O próximo passo em direção à teoria do
caos foi dado nos anos 70, quando Yorke e seu amigo, o biólogo Robert
May, começaram a examinar as propriedades da assim chamada “equação
logística” que, entre outras coisas, fornece um modelo simples para o
crescimento da população. A maneira como essa equação funciona é que os
resultados vão sempre alimentando a equação de modo a se obterem novos
resultados. O interessante é que, dependendo de como você utiliza um
certo fator, os resultados podem se tornar altamente previsíveis ou
altamente caóticos.
Mas até mesmo o caos da equação
logística tem seu próprio tipo de padrão.
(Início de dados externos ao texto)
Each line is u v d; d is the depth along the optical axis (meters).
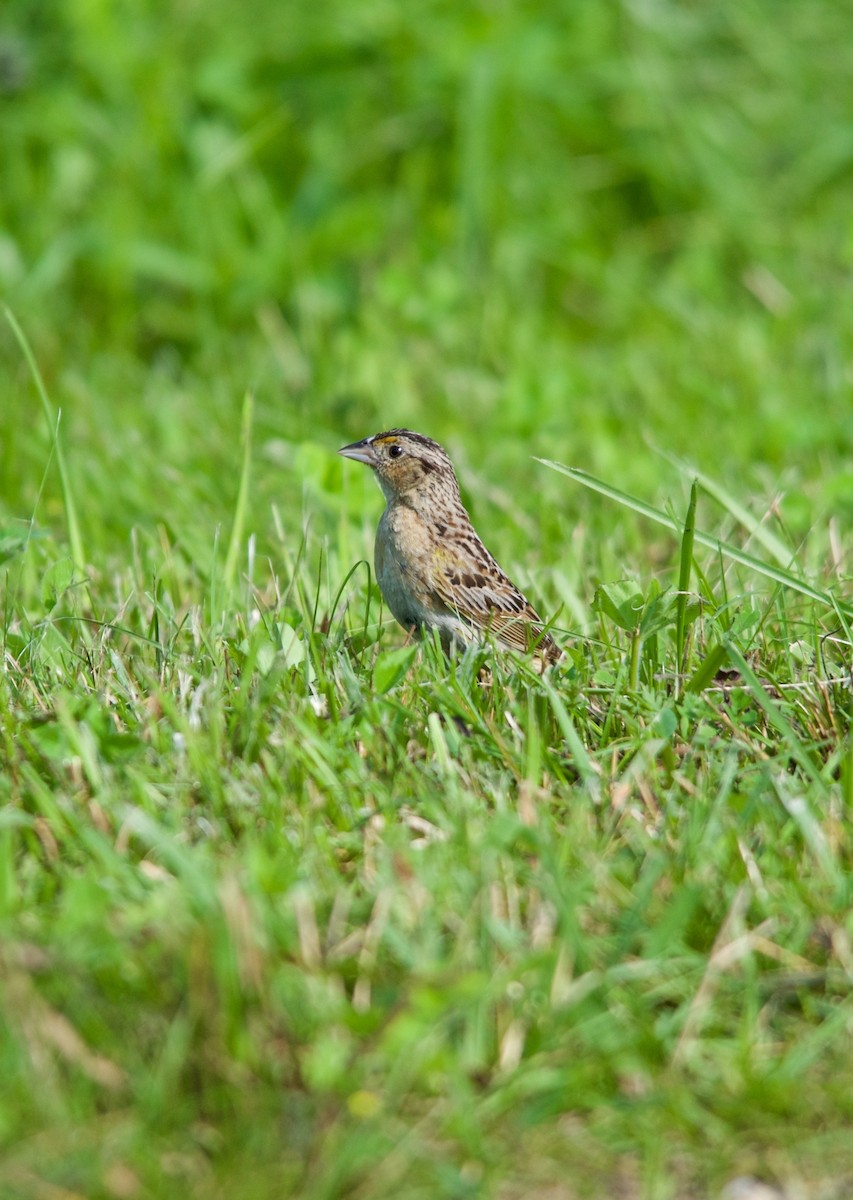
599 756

Embora você não possa sempre
prever qual será o resultado particular da equação, você sabe que ele
vai cair em uma determinada faixa. (Se você fizesse um gráfico dos
resultados, veria surgir um padrão ou uma tendência determinada.) Muitas
outras equações se comportam de forma semelhante, produzindo o caos com
uma tendência ou um modelo de organização – entre estas, estão as
equações que predizem a turbulência em líquidos ou a subida e a queda
dos preços do algodão.
Tais equações são o reverso da fórmula
do tempo de Lorenz: até onde vão chegar os preços do algodão em um dia
particular é imprevisível (ou ficaríamos todos ricos jogando no mercado
de futuros); mas a história dos preços do algodão mostram uma certa
ordem. O nome dado a essa ordem é “fractal”. Se você fizer um diagrama
das flutuações de preço minuto a minuto, semana a semana, mês a mês e
ano a ano, a tendência mostrada no diagrama mais geral (ano-a-ano) se
refletirá nos diagramas mais detalhados (de mês-a-mês para baixo). Um
diagrama fractal pode ser ampliado para qualquer magnificação que você
quiser, e vai claramente parecer, e algumas vezes reproduzir exatamente,
o padrão do quadro mais amplo.
Esse
comportamento da curva do preço do algodão foi descoberto no princípio
dos anos 60 pelo eclético erudito Benoit Mandelbrot. Nascido na Lituânia
e educado na França, Mandelbrot nacionalizou-se americano, e trabalhava
para a IBM quando descobriu que outros fenômenos também apresentavam a
característica fractal dos preços do algodão – por exemplo, a
distribuição de “ruídos” (erros) nas transmissões eletrônicas.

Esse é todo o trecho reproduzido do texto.